The American Jewish Committee
Why No Rice and Flowers (Yet)?
Weekly Briefing on Israeli and Middle Eastern Affairs
March 28, 2003
Dr. Eran Lerman
Director Israel/Middle East Office
There is no point in avoiding a bitter reckoning: The expectations that a spontaneous burst of support for the Allied intervention would sweep Iraq have been misguided or premature. Equally premature, on the other hand, are the claims that the entire premise of the campaign has already proven to be wrong. The war plans are on track, great advances have been made, but the “tipping point” is still ahead. As long as the core of Saddam’s hideous machinery of repression is still in control of the population centers, the decisive moments are yet to come.
Still, why have there been no rice and flowers? The basic answer, as revealed by the very nature of the questions hurled at the American POWs by their semi-articulate Iraqi captor (“Did the Iraqi people welcome you with flowers? Did they?”) is that the Iraqi regime has long ago sensed that this is what the war will be about; this is where Saddam could lose his claims to Arab and international sympathy—playing the aggrieved victim of aggression and seeking to win the battle for hearts and minds, while losing the real war out in the battlefield. Therefore, all efforts were focused on destroying any prospect of a happy meeting between Allied troops and the local population; Ba’ath Party loyalists, who fear for their lives in the Shi’ite south anyway, were placed where they could sabotage the humanitarian effort (by delaying the seizure of the Umm Qasr port) and even frighten U.S. troops off from any close encounters.
Moreover, we need to bear in mind several other factors:
· People have been known to fight until late in the day for some of the most horrible regimes in history (as in the ruins of Germany in 1945), because the years of propaganda and indoctrination have held them until the core of the regime collapsed.
· The Iraqi repressive system, inwardly, is even harsher than what the Nazi regime was willing to inflict on its Aryan citizens. Saddam is a student of Stalin, and as Anthony Beevor’s book (Stalingrad) tells us, 13,500 Soviet soldiers and citizens were shot by their own side in Stalingrad for treachery, or cowardice, or sheer exhaustion. Stalin-style death squads are now at work in Iraqi cities and in fighting units, as they were in the Iran-Iraq War in 1981-88.

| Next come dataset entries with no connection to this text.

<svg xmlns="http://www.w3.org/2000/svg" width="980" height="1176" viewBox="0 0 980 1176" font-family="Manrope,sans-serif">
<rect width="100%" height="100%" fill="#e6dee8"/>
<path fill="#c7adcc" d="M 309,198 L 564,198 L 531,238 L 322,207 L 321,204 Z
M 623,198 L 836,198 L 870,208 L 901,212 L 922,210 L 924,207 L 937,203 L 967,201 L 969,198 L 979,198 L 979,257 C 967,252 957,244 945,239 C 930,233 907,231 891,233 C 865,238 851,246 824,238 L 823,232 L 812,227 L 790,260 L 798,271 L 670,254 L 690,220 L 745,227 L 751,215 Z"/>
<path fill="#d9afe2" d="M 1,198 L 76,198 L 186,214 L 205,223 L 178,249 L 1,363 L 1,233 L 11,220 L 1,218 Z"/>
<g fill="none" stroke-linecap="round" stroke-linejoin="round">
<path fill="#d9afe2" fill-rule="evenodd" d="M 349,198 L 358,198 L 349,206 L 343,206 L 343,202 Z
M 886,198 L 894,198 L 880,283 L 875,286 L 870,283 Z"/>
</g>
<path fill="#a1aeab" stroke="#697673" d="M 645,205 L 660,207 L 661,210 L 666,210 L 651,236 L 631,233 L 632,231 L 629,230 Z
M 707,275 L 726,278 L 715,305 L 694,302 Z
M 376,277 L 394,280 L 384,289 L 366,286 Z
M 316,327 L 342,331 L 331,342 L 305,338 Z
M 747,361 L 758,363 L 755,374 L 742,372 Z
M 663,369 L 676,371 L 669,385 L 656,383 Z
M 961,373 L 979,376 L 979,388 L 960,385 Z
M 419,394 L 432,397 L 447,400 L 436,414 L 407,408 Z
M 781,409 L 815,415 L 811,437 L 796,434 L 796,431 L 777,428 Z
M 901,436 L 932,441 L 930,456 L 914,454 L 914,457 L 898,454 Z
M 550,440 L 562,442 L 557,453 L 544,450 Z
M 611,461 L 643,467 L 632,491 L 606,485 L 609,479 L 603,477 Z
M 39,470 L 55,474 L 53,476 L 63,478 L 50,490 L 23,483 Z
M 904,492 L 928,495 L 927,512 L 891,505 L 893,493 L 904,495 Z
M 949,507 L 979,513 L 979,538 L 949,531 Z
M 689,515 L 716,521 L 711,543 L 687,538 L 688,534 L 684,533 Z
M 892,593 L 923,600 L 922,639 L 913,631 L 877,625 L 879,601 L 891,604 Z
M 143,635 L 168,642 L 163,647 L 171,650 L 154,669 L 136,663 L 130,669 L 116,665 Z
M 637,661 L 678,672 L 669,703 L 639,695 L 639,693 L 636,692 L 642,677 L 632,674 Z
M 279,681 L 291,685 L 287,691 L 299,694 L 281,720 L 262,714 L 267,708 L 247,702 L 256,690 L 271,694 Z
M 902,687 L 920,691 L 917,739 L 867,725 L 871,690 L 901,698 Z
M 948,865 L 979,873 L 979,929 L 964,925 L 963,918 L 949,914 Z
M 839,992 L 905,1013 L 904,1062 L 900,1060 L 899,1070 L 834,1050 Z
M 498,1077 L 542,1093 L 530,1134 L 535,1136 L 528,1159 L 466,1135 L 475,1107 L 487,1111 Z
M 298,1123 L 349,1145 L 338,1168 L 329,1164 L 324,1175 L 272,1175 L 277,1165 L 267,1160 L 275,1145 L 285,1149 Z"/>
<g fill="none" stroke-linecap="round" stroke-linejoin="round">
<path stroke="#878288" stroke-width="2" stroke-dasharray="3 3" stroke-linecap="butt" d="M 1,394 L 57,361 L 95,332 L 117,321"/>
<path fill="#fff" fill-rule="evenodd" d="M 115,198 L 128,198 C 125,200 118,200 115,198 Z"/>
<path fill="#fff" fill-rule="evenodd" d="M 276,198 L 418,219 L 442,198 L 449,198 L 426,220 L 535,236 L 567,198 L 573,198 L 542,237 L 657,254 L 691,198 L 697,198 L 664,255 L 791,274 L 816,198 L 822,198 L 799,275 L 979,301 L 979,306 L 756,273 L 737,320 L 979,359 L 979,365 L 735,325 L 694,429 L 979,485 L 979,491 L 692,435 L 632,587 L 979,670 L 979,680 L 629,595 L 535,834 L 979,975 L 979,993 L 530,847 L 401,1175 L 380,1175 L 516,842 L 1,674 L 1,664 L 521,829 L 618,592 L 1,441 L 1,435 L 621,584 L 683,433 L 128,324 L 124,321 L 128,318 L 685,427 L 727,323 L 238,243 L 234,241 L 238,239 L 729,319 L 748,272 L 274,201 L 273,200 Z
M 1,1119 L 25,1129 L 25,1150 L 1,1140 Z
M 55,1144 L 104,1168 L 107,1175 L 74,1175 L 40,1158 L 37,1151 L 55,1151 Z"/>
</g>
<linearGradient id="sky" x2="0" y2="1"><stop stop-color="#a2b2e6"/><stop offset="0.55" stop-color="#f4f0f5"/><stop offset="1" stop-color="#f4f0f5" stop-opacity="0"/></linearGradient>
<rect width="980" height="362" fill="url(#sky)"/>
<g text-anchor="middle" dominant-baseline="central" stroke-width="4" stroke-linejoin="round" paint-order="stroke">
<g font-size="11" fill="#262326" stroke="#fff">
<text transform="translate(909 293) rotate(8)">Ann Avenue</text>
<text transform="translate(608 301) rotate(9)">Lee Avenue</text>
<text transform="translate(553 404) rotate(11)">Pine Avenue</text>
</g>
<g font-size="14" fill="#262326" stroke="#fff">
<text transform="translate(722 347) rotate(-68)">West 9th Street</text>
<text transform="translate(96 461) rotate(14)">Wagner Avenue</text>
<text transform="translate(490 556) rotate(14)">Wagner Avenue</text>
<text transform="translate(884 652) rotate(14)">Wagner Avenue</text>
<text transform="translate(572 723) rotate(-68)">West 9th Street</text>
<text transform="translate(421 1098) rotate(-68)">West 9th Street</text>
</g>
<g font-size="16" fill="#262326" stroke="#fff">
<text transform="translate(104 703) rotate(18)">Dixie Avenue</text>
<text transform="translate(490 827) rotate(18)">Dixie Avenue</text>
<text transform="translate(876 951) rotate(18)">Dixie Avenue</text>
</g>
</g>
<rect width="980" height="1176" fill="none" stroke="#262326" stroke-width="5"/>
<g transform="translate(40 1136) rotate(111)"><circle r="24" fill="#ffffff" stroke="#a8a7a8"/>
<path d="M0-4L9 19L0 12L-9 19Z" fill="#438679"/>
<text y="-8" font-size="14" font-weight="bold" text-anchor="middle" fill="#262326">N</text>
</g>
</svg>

· Bitter memories of the betrayal of the so-called “Shi’ite intifada” in 1991 by the United States—which allowed Saddam to use helicopters to gun down the rebels—still haunt many Iraqis, and dampen their enthusiasm for any action against the regime. For complex reasons— above all, the terrible internal divisions that rend them apart—Iraqi opposition leaders have not yet been publicly active in talking about Iraq’s future to their own countrymen; it is to be hoped that they will do so soon.
· Finally, the Allied “Hearts (or rather, stomachs) and Minds” campaign is only now beginning to roll forward, with Basra as its first and major test case. Its effects will not be felt overnight, but they should spread, and play a role in tipping the balance.
And so, it is still too early to come to conclusions. Allied efforts, and those of the Arab regimes which now face extinction unless the United States is victorious in Iraq, will continue. The regime still hangs together, but it will not be possible to tell how thin its crust has been worn until after it cracks. As the weather clears, the battle for Baghdad will be fought with all Allied capabilities in the field; any judgment about the future, before the Republican Guard has been cut down, is not grounded in military reality (which the embedded reporters, each with her or his own keyhole to look through, obscure rather than clarify).